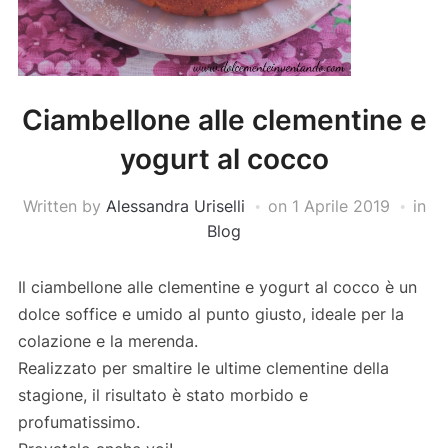
Ciambellone alle clementine e
yogurt al cocco
Written by
Alessandra Uriselli
on
1 Aprile 2019
in
Blog
Il ciambellone alle clementine e yogurt al cocco è un
dolce soffice e umido al punto giusto, ideale per la
colazione e la merenda.
Realizzato per smaltire le ultime clementine della
stagione, il risultato è stato morbido e
profumatissimo.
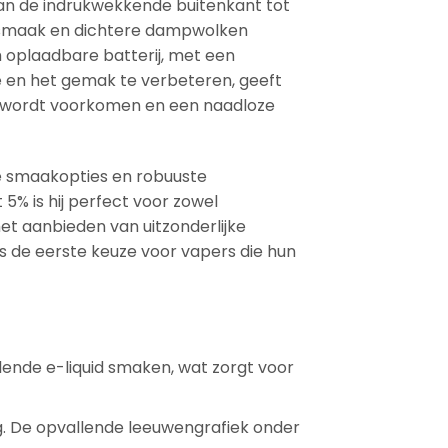
an de indrukwekkende buitenkant tot
re smaak en dichtere dampwolken
 oplaadbare batterij, met een
 en het gemak te verbeteren, geeft
rk wordt voorkomen en een naadloze
ge smaakopties en robuuste
5% is hij perfect voor zowel
het aanbieden van uitzonderlijke
s de eerste keuze voor vapers die hun
llende e-liquid smaken, wat zorgt voor
g. De opvallende leeuwengrafiek onder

════════════════

- Prompt
Print the listing verbatim; no pictures.

- Exercise answer
Ciambellone alle clementine e
yogurt al cocco
Written by
Alessandra Uriselli
on
1 Aprile 2019
in
Blog
Il ciambellone alle clementine e yogurt al cocco è un
dolce soffice e umido al punto giusto, ideale per la
colazione e la merenda.
Realizzato per smaltire le ultime clementine della
stagione, il risultato è stato morbido e
profumatissimo.
an de indrukwekkende buitenkant tot
re smaak en dichtere dampwolken
 oplaadbare batterij, met een
 en het gemak te verbeteren, geeft
rk wordt voorkomen en een naadloze
ge smaakopties en robuuste
5% is hij perfect voor zowel
het aanbieden van uitzonderlijke
s de eerste keuze voor vapers die hun
llende e-liquid smaken, wat zorgt voor
g. De opvallende leeuwengrafiek onder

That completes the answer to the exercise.